Consider the situation of completing a successful project and then taking a new position in another company, or even in the same organization. What will your legacy at the previous position be based on? Your relationship with your team members (who themselves may have moved on)? The beauty of your written requirements? Your negotiation ability during the never ending project meetings? No. Your legacy is the result of the successful project. You can take pride in pointing to systems or solutions that you worked on that are still in operation, generating value for the organization, years after you have left. As you recognize and publicize your success in adding durable value to the organization you will gain confidence in your ability as a business analyst which in turn will result in better solutions.
You know you are on the right track when management introduces you as one of the prime movers behind a system or solution that is bringing benefits to the organization.

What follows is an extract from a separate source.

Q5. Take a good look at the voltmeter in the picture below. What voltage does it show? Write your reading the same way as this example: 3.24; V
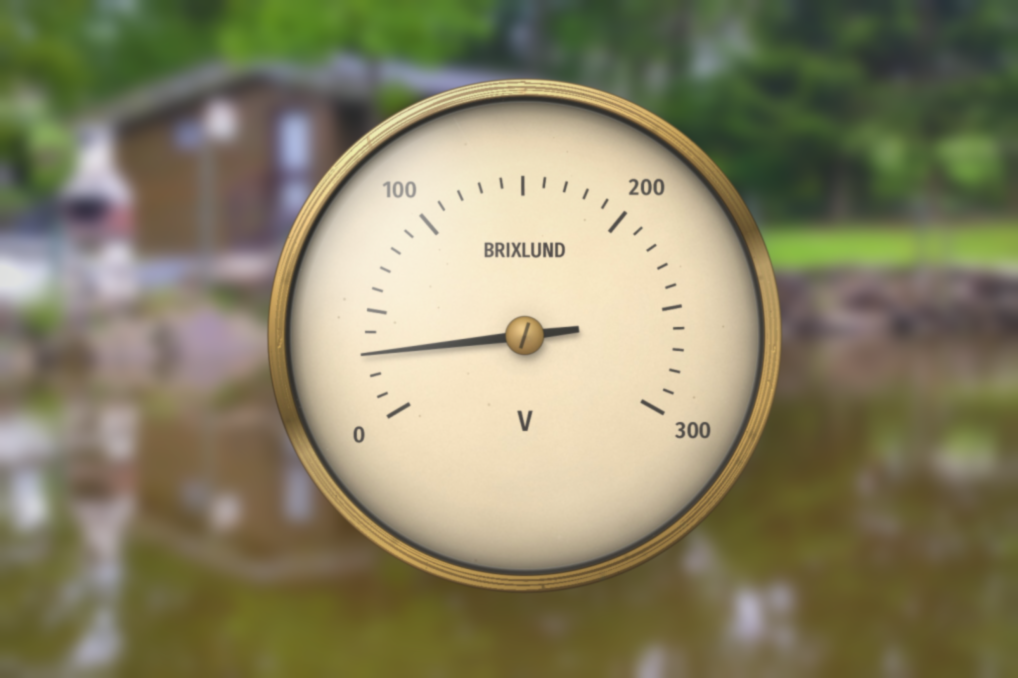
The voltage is 30; V
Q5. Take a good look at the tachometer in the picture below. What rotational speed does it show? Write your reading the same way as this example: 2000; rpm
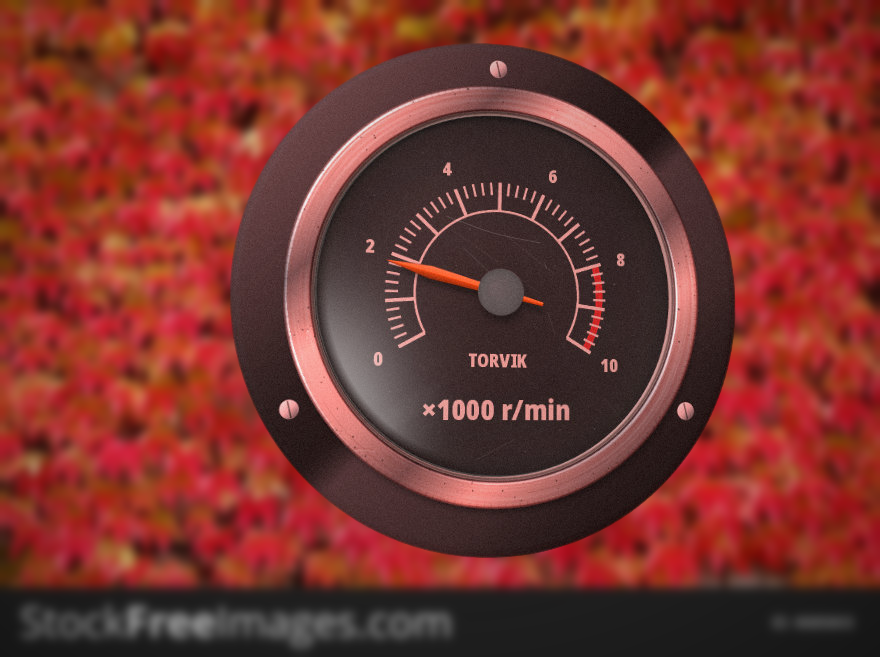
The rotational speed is 1800; rpm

As I said in the first paragraph, there was a notion that doing good work would be noticed and rewarded in its own right. Unfortunately that is not always so. In all the rush and stress of everyday business, managers may overlook the quiet, competent worker who always gets the job done. While there is a lot to be said for the concept of “doing a good job is reward in itself”, this article is for those who are seeking to move up or ahead. Excelling in any one of the four traits will draw positive attention from above. Excelling in all four puts you on the fast track to the executive suite, at least according to the executives I talked to.

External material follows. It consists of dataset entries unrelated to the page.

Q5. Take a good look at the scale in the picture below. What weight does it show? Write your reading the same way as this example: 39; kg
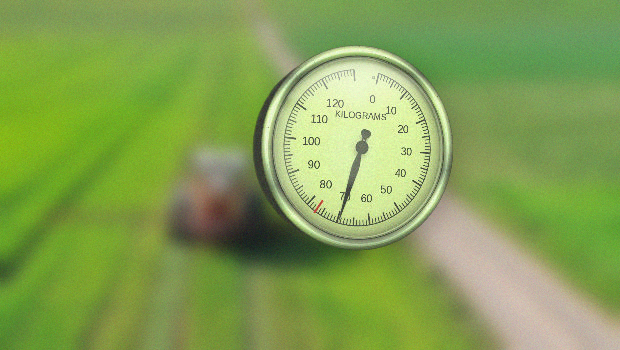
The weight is 70; kg
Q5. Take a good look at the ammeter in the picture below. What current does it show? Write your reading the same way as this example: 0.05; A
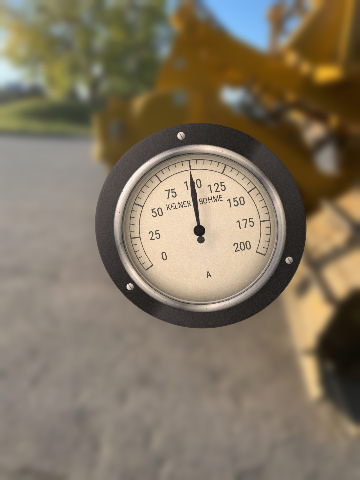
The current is 100; A
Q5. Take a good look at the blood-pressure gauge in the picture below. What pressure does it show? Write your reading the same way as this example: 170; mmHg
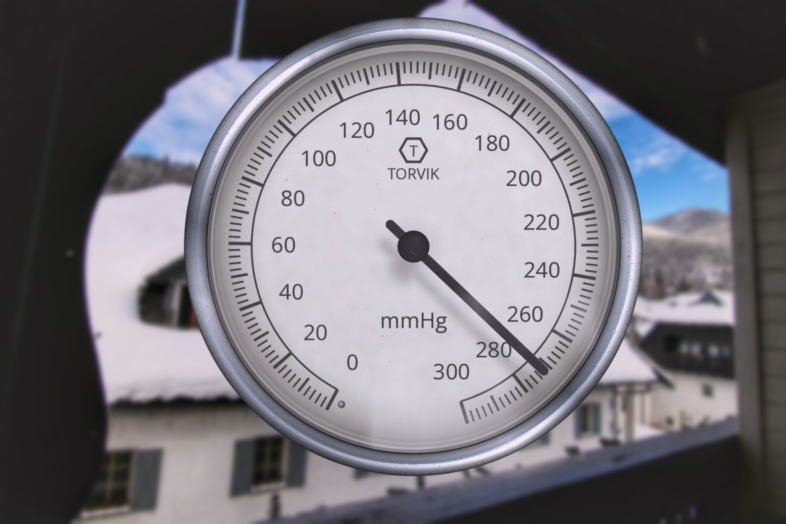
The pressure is 272; mmHg
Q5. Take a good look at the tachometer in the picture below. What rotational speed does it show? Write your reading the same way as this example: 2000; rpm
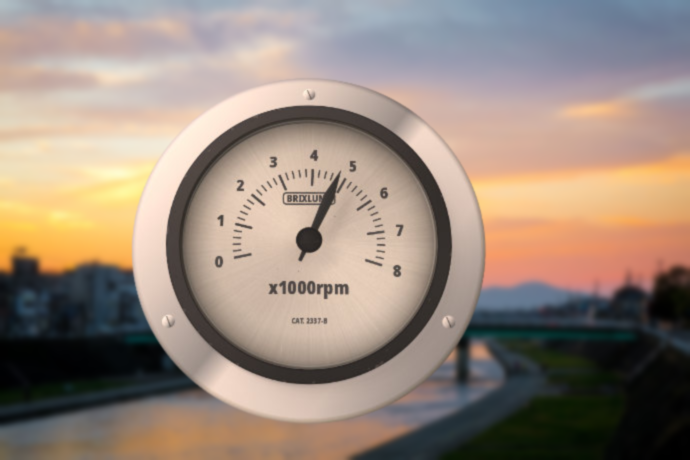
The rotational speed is 4800; rpm
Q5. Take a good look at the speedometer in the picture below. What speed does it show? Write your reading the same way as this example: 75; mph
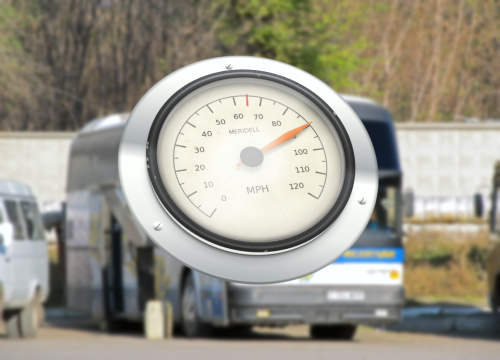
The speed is 90; mph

Each of the four traits is linked by confidence: confidence in yourself and in your actions. As you gain confidence in one area or trait, that confidence flows over to assist you in improving another trait. You may choose to improve the trait that you are most comfortable with, such as speaking, or you may choose to focus on the one that you feel is most in need of improvement. It doesn’t matter. You can choose to focus on one trait a month and repeat the focus three times a year. Or you can focus on the trait that brings you the most positive feedback from management and peers. Any improvements in any of the four traits increase your chances of moving up in the organization.
In the end, improving your knowledge, skills and abilities in verbal communication, written communication, execution, and performance contributes to your overall confidence. Confidence in yourself and what you do is a compelling prerequisite to success in business.